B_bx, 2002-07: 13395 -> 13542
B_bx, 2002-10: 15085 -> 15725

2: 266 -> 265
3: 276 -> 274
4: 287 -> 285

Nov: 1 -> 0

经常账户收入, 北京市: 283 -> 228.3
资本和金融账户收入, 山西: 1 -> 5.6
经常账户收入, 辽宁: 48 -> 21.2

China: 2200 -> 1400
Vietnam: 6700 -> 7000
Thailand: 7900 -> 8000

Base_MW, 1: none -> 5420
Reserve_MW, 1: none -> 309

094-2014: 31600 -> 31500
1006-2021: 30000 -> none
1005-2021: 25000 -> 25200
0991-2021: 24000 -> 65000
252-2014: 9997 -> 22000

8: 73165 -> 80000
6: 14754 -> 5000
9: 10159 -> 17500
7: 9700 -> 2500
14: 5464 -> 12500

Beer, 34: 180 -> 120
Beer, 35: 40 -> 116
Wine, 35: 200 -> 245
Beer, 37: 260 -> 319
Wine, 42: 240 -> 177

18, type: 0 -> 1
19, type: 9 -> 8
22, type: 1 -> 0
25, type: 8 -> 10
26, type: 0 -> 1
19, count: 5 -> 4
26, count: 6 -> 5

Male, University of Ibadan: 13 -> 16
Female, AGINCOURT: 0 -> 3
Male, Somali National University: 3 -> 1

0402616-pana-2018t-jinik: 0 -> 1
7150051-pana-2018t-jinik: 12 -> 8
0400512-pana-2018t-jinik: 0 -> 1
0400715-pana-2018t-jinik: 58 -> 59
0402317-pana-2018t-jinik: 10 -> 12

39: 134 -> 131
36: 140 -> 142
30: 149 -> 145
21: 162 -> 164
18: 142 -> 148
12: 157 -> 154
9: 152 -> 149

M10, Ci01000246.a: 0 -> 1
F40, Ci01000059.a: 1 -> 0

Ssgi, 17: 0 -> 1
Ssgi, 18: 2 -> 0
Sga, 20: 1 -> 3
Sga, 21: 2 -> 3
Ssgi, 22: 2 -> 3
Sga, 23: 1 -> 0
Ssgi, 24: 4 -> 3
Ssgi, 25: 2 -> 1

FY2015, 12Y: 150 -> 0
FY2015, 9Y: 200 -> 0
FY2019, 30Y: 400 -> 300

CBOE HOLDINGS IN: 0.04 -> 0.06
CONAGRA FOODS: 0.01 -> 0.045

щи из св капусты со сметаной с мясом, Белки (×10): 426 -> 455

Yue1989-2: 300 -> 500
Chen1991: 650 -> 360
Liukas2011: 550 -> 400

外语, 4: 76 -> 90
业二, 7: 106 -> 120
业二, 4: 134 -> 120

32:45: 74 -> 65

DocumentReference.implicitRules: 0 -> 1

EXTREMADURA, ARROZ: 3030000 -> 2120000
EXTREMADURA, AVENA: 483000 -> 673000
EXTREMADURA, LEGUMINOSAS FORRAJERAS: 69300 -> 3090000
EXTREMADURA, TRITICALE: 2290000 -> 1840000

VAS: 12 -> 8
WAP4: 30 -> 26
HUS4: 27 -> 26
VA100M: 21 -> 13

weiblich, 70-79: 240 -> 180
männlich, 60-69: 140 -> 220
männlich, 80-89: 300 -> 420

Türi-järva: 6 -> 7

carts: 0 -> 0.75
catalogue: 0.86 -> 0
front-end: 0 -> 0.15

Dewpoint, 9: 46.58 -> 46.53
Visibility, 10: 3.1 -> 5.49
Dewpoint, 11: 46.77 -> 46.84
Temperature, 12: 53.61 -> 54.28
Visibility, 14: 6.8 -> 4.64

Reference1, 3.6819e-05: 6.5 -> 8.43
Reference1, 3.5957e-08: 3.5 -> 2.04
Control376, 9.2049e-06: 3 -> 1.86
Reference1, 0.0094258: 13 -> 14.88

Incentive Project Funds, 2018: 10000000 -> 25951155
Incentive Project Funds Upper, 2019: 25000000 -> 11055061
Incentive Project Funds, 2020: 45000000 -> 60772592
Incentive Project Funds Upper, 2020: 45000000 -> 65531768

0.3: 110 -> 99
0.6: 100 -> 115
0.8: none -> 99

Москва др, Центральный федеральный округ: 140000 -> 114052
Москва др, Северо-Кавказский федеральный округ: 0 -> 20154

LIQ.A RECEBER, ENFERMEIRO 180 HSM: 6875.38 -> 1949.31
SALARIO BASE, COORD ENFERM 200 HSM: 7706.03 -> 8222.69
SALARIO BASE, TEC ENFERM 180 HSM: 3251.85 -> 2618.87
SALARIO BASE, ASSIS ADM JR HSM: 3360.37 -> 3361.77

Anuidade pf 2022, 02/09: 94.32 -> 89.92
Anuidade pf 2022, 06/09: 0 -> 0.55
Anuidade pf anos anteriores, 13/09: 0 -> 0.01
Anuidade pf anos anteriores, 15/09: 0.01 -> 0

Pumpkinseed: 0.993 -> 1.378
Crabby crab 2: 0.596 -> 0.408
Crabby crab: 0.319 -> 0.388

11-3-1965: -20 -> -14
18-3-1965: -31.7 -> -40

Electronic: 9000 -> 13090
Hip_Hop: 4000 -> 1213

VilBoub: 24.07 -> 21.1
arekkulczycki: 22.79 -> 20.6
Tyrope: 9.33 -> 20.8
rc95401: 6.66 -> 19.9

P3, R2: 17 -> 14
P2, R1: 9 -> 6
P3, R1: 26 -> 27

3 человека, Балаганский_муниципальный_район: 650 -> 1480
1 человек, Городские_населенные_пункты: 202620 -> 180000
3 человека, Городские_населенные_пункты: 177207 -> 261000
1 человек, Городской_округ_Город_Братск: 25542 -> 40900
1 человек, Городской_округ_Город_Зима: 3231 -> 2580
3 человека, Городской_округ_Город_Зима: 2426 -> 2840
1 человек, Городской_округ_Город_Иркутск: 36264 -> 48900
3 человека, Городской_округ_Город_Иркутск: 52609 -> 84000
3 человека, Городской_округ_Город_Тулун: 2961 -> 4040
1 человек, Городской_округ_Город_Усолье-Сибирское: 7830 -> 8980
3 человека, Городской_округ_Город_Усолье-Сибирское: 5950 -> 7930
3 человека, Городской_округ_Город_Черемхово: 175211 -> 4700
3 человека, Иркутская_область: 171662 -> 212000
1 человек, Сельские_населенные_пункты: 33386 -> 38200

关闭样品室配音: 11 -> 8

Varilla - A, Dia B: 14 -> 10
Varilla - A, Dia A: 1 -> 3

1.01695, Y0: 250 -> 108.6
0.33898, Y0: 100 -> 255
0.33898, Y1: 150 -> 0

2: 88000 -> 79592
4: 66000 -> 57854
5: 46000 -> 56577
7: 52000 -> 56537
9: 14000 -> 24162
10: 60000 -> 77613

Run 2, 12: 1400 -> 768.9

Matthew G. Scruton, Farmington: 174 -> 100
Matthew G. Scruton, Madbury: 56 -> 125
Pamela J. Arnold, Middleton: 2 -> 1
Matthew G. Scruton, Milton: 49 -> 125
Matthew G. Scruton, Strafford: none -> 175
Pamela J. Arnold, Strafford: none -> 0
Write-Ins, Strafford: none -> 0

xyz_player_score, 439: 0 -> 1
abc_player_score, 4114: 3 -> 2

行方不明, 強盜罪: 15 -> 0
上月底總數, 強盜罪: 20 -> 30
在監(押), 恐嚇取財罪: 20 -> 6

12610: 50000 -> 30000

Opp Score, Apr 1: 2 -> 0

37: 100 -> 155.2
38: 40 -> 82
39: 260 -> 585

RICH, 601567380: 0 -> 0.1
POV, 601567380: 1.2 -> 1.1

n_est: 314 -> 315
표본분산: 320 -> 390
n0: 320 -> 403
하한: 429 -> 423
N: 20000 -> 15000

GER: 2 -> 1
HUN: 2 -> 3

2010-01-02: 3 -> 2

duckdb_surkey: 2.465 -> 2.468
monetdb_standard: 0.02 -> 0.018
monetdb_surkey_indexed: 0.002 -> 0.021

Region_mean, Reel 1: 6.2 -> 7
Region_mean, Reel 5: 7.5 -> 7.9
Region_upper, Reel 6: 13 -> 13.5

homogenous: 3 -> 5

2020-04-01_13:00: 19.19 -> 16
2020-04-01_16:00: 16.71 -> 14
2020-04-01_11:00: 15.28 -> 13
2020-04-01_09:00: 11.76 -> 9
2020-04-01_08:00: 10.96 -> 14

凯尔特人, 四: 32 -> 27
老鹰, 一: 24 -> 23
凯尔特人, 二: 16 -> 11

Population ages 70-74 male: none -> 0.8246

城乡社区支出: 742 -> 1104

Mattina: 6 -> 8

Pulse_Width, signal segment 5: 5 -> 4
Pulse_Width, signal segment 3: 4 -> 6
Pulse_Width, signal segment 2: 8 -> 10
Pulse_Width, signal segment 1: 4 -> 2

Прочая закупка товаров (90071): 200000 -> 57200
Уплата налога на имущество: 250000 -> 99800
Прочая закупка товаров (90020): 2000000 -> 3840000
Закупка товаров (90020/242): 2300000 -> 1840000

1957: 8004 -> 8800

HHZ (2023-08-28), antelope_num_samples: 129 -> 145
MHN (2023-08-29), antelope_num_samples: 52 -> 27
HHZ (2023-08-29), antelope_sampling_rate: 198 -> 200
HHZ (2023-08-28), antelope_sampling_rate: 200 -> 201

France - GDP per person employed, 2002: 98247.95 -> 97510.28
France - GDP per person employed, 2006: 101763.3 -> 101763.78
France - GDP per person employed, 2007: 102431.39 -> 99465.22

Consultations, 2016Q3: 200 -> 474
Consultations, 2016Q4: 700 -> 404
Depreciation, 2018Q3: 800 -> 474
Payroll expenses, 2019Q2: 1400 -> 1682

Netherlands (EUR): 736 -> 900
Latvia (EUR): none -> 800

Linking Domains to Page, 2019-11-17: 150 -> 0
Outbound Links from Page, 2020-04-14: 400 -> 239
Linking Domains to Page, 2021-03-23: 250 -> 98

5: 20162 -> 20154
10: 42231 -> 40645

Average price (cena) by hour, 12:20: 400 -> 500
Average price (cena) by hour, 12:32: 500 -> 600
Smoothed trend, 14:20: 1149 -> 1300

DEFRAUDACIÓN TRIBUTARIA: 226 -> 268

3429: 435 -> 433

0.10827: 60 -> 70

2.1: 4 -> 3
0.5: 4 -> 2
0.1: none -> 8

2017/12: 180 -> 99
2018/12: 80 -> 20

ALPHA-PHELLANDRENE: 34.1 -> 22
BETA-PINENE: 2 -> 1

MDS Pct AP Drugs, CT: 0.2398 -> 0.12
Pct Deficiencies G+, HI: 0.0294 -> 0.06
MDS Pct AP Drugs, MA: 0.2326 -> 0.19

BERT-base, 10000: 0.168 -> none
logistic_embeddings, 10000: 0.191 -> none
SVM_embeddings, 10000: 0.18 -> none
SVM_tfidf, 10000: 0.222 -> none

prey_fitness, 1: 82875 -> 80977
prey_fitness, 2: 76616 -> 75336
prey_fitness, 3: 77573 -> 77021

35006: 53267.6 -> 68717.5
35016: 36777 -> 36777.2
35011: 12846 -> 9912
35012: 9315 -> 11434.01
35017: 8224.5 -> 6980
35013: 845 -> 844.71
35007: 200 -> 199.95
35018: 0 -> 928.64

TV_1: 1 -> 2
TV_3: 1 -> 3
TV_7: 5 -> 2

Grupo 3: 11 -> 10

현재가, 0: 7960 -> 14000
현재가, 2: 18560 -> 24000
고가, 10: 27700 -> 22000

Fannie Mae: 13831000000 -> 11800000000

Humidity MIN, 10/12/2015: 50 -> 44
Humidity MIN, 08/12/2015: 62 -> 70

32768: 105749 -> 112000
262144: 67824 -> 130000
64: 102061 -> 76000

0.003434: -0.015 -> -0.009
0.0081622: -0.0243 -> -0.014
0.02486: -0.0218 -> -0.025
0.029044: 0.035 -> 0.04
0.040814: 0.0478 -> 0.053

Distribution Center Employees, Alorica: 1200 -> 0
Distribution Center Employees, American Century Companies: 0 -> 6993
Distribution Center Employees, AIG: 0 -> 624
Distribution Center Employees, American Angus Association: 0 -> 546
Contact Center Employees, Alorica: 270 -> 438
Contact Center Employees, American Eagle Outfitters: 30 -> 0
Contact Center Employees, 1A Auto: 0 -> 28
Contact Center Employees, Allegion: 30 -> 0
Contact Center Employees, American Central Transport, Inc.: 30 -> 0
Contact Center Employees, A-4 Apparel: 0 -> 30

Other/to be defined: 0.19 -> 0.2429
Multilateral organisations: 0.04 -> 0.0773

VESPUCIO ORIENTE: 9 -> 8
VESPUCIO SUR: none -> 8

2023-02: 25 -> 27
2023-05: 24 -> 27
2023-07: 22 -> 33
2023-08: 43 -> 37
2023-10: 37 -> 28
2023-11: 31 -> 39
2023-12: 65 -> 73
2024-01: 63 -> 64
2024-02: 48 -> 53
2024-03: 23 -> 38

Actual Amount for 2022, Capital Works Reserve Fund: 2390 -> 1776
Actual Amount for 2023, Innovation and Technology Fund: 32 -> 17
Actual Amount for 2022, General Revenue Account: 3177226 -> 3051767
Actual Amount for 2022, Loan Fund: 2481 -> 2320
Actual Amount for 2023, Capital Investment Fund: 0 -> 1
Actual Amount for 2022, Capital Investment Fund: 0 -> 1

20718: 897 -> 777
============================================================
● **TASK BRIEF**
Give only the lines from the one holding "Opp Score, Apr 1: 2 -> 0" through the one holding "Region_mean, Reel 5: 7.5 -> 7.9", each restated exactly as it appears above.

● **RESULT BELOW**
Opp Score, Apr 1: 2 -> 0

37: 100 -> 155.2
38: 40 -> 82
39: 260 -> 585

RICH, 601567380: 0 -> 0.1
POV, 601567380: 1.2 -> 1.1

n_est: 314 -> 315
표본분산: 320 -> 390
n0: 320 -> 403
하한: 429 -> 423
N: 20000 -> 15000

GER: 2 -> 1
HUN: 2 -> 3

2010-01-02: 3 -> 2

duckdb_surkey: 2.465 -> 2.468
monetdb_standard: 0.02 -> 0.018
monetdb_surkey_indexed: 0.002 -> 0.021

Region_mean, Reel 1: 6.2 -> 7
Region_mean, Reel 5: 7.5 -> 7.9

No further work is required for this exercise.